The name CTD says it all (almost). This water quality profiler samples
Conductivity Temperature & Depth*
*Actually, the profiler samples pressure, and infers depth. From the Sea-Bird website:
“Despite the name, all CTDs actually measure pressure, which is not quite the same thing as depth. The relationship between pressure and depth is a complex one involving water density and compressibility as well as the strength of the local gravity field. The CTD data can be used to calculate salinity, density, sound velocity, and other parameters of interest. The term CTD is often used today to describe a package that includes the actual CTD as well as auxiliary sensors to measure other parameters (such as dissolved oxygen, pH, turbidity, fluorometer, altimeter, etc.) and a water sampler to collect water samples for later analysis in the lab.

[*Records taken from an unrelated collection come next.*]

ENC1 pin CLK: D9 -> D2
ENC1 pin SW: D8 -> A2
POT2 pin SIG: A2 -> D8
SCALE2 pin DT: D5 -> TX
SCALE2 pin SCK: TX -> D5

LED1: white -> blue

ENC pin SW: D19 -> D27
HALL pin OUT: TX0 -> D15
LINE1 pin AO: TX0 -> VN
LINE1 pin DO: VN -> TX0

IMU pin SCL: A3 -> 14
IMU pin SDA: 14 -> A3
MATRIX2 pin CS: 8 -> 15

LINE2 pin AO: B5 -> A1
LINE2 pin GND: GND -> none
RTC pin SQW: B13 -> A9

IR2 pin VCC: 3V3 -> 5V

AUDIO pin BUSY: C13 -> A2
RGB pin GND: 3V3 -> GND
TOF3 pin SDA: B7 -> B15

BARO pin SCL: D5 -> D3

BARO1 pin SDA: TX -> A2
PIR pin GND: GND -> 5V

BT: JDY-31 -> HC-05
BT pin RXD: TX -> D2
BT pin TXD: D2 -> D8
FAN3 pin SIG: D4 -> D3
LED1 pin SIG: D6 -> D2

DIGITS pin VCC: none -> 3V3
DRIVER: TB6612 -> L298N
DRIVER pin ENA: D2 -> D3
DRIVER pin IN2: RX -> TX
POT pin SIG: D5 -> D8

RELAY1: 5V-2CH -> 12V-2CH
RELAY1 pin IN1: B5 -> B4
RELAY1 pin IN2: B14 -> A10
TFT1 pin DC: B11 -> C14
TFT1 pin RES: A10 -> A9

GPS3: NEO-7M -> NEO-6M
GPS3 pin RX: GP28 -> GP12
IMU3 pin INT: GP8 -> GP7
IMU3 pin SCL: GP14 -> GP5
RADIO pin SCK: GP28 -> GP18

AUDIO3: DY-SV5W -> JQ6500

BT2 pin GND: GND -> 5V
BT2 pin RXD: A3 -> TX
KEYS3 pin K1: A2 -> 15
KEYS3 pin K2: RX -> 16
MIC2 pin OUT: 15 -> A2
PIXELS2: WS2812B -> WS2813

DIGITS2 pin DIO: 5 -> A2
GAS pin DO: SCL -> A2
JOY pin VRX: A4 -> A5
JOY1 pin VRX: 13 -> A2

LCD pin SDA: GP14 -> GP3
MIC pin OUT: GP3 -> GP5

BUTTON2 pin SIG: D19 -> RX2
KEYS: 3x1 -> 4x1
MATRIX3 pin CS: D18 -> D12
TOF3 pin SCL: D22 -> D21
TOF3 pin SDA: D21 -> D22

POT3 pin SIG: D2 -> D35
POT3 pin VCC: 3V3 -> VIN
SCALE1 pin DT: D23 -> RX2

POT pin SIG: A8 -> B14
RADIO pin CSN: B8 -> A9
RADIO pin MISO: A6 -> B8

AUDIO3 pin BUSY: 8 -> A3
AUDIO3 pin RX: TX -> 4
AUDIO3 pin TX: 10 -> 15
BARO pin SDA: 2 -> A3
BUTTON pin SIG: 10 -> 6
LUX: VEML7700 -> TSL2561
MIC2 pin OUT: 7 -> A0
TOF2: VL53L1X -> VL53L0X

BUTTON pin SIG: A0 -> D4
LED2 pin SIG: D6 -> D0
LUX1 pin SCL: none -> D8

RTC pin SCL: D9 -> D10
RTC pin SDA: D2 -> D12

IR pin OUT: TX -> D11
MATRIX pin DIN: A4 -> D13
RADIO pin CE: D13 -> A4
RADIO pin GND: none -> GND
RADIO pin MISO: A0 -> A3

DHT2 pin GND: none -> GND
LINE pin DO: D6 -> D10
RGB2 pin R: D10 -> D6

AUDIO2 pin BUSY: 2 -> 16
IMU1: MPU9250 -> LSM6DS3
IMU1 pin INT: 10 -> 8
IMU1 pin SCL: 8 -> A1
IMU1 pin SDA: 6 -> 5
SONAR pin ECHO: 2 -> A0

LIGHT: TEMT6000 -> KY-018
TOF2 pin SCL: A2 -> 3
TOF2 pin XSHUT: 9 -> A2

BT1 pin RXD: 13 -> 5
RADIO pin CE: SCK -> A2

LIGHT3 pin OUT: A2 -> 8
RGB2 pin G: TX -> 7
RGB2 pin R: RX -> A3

The term Sonde is sometimes used as an alternative to CTD.”
In 2008, John Halfman upgraded the Sea-Bird SBE-19 CTD he used in the Finger Lakes since the 1990s to the SeaBird SBE-25 shown above, which measures temperature, conductivity, dissolved oxygen, radiance (Photosynthetically Active Radiation, PAR), fluorescence (algal concentrations), and Turbidity vs. Depth.
A cool feature of the CTD is that it is programmed to collect data every 0.5 seconds during its deployment, thus collecting a data point every meter or so through the water column.